絶句

 メモリアルホール内の2階事務室の一室に急造で作られた警邏隊詰め所お助け駆け込み室でジョナはケビンとコールズの報告を受けて事務机に肘をつき頭を抱えていた


「寄りにもよって……」


 2人は断罪隊の後を追跡して彼等の新たなるアジトを探っていた。


 あれからバスに分乗しロングアイランドを北上して高級住宅街で全米で屈指のエリア、ハンプトンに入っていく


 その高級住宅街を抜けて小型のフェリーで奥にある島、シェルターアイランドに渡る


 そのまま島内に入っていくと小さな浜辺があるこじんまりとしたホテルに到着した。案内した秘書らしき女はここが宿舎になると言って案内していった。


 しばらくして眼つきの悪い男が一人、車で来てしばらくの後、全員急いでバスに乗り込み出発するので再び距離を空けて付いていくとJFK空港に着き、またしばらくしてヴェラザノブリッジに着くと全員軽めの武装をして橋を渡って行った……


 この程度の報告なら全然問題はなかった。……ただ、彼らが見たのはそれだけでなかった


「追跡の途中、シェルターアイランドの真ん中に或る学校に物資運搬トラックが列を作り、何かを待っているところに出くわしたんですよ」


 物資の集積所が島の奥に置かれては手が出しにくく、ましてやシェルターアイランドは2か所の小型フェリーで繋がっている程度だった。

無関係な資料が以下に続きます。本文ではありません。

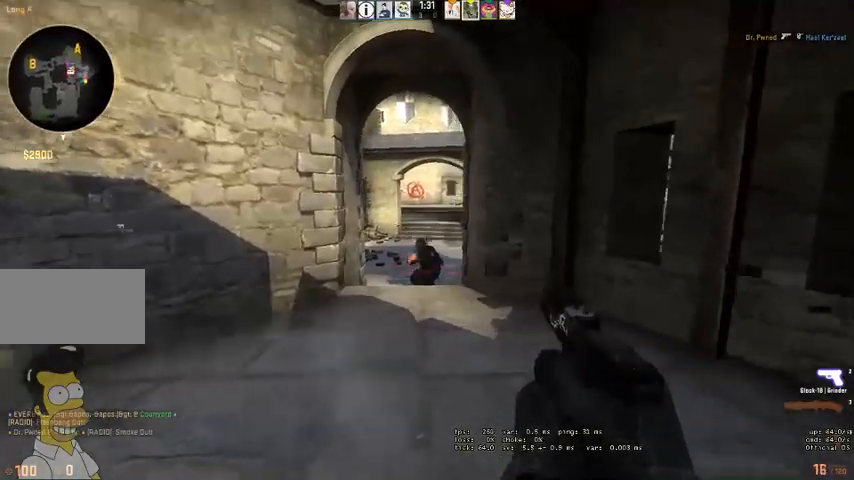
{"keys": ["d"], "mouse": ["left"], "events": [[167, "a", "up"], [167, "d", "down"], [167, "mouse_left", "up"], [200, "mouse_left", "down"], [300, "mouse_left", "up"], [367, "mouse_left", "down"], [434, "mouse_left", "up"], [500, "mouse_left", "down"]]}
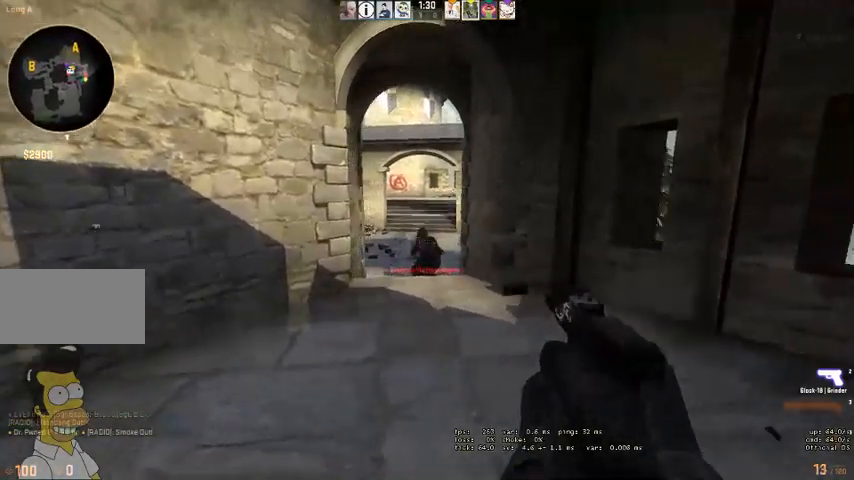
{"keys": ["a"], "mouse": ["left"], "events": [[67, "mouse_left", "up"], [134, "mouse_left", "down"], [200, "a", "down"], [200, "d", "up"], [234, "mouse_left", "up"], [300, "mouse_left", "down"], [400, "mouse_left", "up"], [467, "mouse_left", "down"]]}
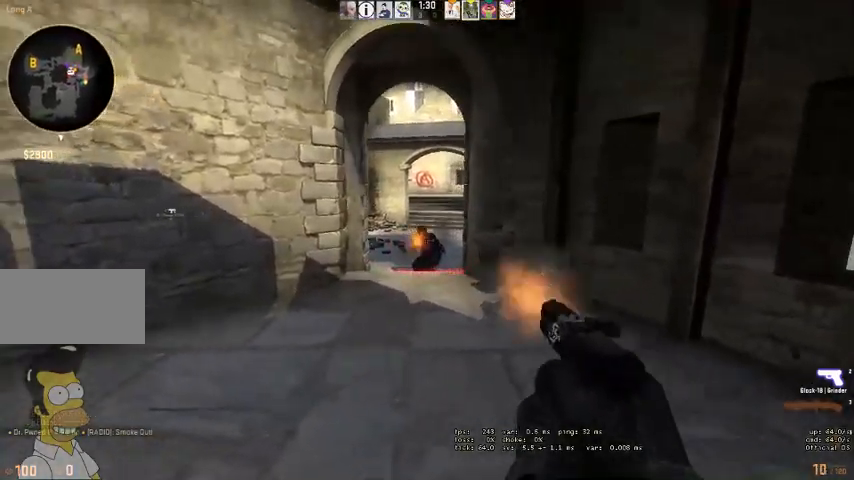
{"keys": ["a"], "mouse": ["left"], "events": [[67, "mouse_left", "up"], [100, "a", "up"], [100, "d", "down"], [100, "mouse_left", "down"], [200, "mouse_left", "up"], [267, "mouse_left", "down"], [334, "a", "down"], [334, "d", "up"], [367, "mouse_left", "up"], [400, "mouse_left", "down"]]}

また断罪隊の宿舎に近くて騒動を起こせばまず出てくると思われた。


 物資の強奪を狙うジョナが頭を抱えるのは無理もなかった。そこに無神経に問題点を指摘する2人組がいた。


「どのみちフェリー抑えられたら即終了だな」


「あんちゃん、道中も視線が痛いぞ? 高級住宅街に不審な警察車両ボロいピットブルは悪い意味で目立つ」


 その隣で話を聞きながらコーヒーを飲んでいたジョシュとホセがヤレヤレと言った顔で他人事のように問題点を指摘してつぶやく。ジョシュ達はアンソニーの動向や情報の入手の為、此処はホセと2人で中央執政庁はJPとアンナが担当していた


「おい、アンタ等のんきに茶啜ってないでなんか良いアイディアひねり出してくれ」


 そのゆったりとした寛ぎっぷりに少し苛立ったジョナが声を上げるとホセが手を上げて発言しだす


「んじゃ……まず、移動と運搬手段だ。確かにシェルターアイランドはぺコニック川に浮かぶ島でにフェリーで接続してる航路が南北の専用船着き場2か所でしかない。だが、ロングアイランドは音符記号のクレッシェンドの字の形になっており、真ん中のぺコニック川の両サイド、シェルターアイランドには港やハーバーが点在しているので他所からフェリーをかっぱらいそれを使い輸送船にする。潜入は一度、普通の車で移動して集積所に徒歩で潜り込み、置いてあるトラックに詰め込んで島内に点在するハーバーまで乗って行ってはフェリーで輸送する。そこまではOK?」


「OK、ただし、色々と問題点があるよね?」


 ホセの話を聞いていたジョシュが問題点を指摘する


「ああ、此処ニューヨーク近辺のフェリー……マンハッタンやジャージーシティから出ている航路は2か所以外皆小型だ、つまりトラックは1台程度しか載れない。何度も往復は効率が悪い、それでもって戦闘はまったくゼロにとはいかないはず……特に断罪隊と戦闘は必須になる」


 ホセは参ったねと言わんばかりに困った顔をするが、ジョシュは真剣みを増した顔をする


「物資もある、最強の手駒もそこに駐留とすれば、十中八九、シェルターアイランドがアンソニーの本拠地だろうね……地図を精査して、あと聞き込みもすっかね」


「ただ、アンソニーの本宅……旧邸だが、それはハンプトンにあった筈、シェルターアイランドにその手の豪邸や施設の類の情報はない……あれば即バレてスパイや窃盗団が押し寄せてくる」


 目標が定まりかけてジョシュは短い時間での特定と対策に入るつもりでいたが、ホセの助言を聞いて考えさせられる……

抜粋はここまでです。